An article earlier this week in the New York Times discusses the nature of the political system in Illinois, and by extension, demonstrates the longstanding bipartisan, multi-class, multi-ethnic, multi-racial corruption that infests the Chicago political environment.
“George Ryan was released from a federal prison in the dark on Wednesday morning, and Illinois became a state with only one former governor behind bars….It was a morning not too unusual for people living in a state that has grown familiar with the sight of convicted politicians…
“Outside the state, Mr. Ryan, 78, is best known as the “other” governor from Illinois who was convicted of corruption. His trial in 2006 has since been largely overshadowed by the fanfare surrounding his successor, Rod R. Blagojevich, who was convicted of, among other things, trying to sell the United States Senate seat vacated by Barack Obama in 2008.
“They are among four Illinois governors who have been found guilty of wrongdoing in recent history, along with hundreds of public officials and business leaders charged with public corruption in recent decades.

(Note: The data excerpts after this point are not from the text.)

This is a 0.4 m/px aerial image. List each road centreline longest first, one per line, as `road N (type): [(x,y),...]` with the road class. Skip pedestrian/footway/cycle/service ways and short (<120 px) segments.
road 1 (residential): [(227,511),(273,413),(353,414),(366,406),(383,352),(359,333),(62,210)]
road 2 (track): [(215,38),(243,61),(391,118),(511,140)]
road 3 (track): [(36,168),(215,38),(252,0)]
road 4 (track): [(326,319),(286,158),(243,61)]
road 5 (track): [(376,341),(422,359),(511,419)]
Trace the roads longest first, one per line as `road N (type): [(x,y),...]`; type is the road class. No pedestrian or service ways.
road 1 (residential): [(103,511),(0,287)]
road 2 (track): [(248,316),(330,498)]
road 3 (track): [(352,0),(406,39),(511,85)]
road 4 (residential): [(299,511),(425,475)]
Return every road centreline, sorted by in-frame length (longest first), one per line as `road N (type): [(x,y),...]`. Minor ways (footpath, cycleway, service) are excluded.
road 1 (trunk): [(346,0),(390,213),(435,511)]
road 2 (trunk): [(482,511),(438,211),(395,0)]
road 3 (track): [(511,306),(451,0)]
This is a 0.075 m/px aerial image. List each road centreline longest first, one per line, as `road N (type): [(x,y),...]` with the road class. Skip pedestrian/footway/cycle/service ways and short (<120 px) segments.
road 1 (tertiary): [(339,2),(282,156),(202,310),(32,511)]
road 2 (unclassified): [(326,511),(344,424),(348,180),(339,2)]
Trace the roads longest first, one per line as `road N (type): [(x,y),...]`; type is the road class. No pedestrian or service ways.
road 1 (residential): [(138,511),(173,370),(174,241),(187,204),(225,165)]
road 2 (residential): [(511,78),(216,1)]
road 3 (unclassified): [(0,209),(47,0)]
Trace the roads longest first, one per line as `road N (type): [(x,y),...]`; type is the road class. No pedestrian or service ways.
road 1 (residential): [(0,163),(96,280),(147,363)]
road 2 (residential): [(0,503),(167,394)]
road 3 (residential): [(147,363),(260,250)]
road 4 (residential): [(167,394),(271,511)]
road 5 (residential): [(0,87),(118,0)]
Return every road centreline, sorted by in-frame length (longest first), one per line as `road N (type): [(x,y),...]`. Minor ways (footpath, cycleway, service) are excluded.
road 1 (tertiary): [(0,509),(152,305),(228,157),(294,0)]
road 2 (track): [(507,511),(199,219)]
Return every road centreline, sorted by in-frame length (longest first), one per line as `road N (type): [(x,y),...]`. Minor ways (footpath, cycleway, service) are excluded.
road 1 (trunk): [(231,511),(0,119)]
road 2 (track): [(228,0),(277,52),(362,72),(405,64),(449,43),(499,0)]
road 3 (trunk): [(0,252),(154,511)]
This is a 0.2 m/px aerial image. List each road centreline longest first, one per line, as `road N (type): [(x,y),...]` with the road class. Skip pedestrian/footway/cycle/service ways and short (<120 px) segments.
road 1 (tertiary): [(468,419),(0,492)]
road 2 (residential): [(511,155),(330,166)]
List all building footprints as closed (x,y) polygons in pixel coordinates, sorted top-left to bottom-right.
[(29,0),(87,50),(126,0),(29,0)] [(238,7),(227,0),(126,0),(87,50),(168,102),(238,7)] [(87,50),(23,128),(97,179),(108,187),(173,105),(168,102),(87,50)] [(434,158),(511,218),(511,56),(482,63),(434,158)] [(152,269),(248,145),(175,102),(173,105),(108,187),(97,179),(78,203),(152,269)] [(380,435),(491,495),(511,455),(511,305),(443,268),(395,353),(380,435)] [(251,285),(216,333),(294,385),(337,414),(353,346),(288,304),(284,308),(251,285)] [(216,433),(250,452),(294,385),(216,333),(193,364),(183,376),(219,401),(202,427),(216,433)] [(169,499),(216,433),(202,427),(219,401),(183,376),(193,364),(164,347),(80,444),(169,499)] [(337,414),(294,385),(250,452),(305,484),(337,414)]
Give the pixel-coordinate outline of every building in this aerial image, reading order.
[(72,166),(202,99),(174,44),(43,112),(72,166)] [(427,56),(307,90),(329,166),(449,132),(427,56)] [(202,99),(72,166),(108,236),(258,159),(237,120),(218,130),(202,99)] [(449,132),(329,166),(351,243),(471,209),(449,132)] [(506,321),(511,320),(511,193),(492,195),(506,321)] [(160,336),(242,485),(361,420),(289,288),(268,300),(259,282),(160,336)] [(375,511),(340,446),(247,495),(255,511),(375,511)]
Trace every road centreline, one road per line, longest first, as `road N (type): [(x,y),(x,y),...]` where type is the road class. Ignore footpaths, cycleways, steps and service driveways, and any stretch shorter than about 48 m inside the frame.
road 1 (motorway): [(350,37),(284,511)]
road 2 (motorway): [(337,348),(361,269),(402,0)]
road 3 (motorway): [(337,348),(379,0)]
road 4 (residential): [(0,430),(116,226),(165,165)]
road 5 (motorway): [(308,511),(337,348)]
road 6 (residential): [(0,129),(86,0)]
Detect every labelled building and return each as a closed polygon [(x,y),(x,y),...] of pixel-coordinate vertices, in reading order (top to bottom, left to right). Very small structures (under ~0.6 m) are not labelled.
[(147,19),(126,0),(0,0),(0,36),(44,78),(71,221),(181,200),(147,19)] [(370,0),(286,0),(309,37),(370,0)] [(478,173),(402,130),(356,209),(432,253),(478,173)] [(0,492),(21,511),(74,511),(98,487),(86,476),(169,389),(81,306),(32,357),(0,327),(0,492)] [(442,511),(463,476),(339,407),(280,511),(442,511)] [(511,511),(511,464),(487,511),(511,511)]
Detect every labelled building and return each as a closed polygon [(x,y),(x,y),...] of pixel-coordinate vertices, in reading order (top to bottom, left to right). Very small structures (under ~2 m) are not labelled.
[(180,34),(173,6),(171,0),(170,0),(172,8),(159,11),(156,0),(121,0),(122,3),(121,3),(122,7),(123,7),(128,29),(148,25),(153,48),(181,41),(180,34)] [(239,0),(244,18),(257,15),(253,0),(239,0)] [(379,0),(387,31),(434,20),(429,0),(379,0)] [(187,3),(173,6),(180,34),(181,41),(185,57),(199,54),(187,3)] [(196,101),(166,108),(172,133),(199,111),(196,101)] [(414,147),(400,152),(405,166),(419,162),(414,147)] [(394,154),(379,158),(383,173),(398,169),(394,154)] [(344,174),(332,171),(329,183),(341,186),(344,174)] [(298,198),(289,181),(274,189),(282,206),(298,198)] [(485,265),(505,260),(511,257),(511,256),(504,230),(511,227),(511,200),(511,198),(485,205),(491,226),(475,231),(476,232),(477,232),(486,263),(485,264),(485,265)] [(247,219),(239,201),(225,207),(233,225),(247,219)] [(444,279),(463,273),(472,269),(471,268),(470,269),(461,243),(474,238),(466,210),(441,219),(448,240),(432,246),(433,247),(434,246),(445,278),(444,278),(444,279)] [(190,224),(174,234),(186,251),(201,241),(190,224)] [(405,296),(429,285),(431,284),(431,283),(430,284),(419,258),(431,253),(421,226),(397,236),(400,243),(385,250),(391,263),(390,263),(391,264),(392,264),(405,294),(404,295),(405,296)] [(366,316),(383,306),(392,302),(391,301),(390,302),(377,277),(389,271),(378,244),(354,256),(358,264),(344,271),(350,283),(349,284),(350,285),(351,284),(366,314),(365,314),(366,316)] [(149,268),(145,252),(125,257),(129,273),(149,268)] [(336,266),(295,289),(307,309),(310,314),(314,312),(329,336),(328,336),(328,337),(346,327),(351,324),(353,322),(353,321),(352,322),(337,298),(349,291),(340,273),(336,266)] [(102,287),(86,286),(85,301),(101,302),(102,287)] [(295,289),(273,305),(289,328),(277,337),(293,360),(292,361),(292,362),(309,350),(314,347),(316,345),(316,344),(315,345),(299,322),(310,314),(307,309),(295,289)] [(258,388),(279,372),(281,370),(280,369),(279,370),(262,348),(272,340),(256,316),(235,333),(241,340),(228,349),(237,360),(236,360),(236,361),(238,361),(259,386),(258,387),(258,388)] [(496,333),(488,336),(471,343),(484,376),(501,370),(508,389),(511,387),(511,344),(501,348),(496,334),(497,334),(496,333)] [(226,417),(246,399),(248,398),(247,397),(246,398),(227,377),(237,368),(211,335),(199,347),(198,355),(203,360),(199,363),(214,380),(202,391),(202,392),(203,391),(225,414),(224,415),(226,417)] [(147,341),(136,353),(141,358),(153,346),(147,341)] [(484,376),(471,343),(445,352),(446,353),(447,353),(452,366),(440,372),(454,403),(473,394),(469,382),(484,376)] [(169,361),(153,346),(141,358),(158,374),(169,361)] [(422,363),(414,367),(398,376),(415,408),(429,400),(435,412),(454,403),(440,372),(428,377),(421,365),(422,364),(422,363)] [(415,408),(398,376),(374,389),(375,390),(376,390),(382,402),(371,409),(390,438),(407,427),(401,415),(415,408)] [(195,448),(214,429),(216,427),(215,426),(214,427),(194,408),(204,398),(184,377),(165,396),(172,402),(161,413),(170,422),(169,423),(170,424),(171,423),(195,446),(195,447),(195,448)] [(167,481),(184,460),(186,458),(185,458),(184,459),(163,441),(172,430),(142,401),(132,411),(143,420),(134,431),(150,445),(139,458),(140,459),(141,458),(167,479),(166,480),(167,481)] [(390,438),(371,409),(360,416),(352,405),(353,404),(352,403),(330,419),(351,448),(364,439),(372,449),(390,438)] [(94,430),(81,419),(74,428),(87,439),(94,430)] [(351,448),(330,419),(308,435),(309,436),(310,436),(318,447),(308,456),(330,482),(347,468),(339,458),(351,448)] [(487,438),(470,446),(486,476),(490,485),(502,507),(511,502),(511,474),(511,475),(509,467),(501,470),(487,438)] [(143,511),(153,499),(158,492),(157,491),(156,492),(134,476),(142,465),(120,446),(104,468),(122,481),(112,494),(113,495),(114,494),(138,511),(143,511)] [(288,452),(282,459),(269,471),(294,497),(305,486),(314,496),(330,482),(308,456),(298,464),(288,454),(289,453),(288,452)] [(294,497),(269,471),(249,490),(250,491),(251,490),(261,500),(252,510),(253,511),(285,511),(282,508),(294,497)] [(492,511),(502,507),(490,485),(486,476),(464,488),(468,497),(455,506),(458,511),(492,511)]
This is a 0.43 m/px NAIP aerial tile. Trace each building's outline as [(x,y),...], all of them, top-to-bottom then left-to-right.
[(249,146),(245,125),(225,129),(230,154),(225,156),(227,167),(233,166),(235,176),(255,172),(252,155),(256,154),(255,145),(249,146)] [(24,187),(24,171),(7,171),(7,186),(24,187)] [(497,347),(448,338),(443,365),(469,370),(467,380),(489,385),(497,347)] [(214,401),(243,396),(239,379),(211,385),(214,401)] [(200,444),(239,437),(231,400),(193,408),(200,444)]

Before his corruption trial, Mr. Ryan, a Republican, was best known for a moratorium on capital punishment in Illinois. He was nominated for a Nobel Peace Prize for commuting more than 160 death sentences in 2003, clearing the state’s death row in the final hours of his single term as governor.
“His indictment later that year came amid a federal investigation that lasted years and led to more than 70 convictions of Illinois state officials, government employees and business leaders. Mr. Ryan was accused of handing out state contracts to friends in exchange for bribes during his tenure as secretary of state and as governor. He was convicted of 18 counts, including racketeering and fraud, and was sentenced to six and a half years in prison.”
It is statistically unlikely that a pure and noble political system in one of the United States’ largest metropolitan areas is being consistently outvoted by all of those evil farmers and shopkeepers downstate. In Chicago, even Nobel Peace Prize nominees are often more motivated by cash than the purity of their cause. So, if you are one who thinks that everyone lived happily ever after in a reformed Chicago once Eliot Ness walked off the set at the end of The Untouchables with Al Capone in jail on tax evasion, adjust your expectations. The cancer was not cured; it only spread to other urban areas. Now it seems to be in the process of nationalization.
If you believe that “the best now truly rule”, and that this is somehow different than “might makes right”, we better stop and ask ourselves just who it is that has the really crazy conspiracy theory.
The Pope rises to the top of Catholicism without being a participating Catholic. Seriously?
The Prophet rises to the top of the Mormon church without being a practicing Mormon? Seriously?
The President of the United States rises to the top of the Chicago government machine, is promoted as its representative first to the Illinois system, and then to the national stage as the champion of the party of government, but actually fooled all of the corrupt politicians around him about his basic nobility and altruism. It is all about sacrificing himself for the good of the downtrodden, the marginalized, and the besieged middle class, not simply the more primitive nihilistic need to acquire all of the power that he can. I mean, there are no rulers anywhere who rationalize that the preservation and expansion of their rule is imperative for the good of their nations. The President was never complicit in the corruption as he rose through the ranks. That’s what you want me to believe happened? The machine let that happen without crushing this idealistic reformer the way the Mormon church would reign in an out-of-control bishop? Seriously?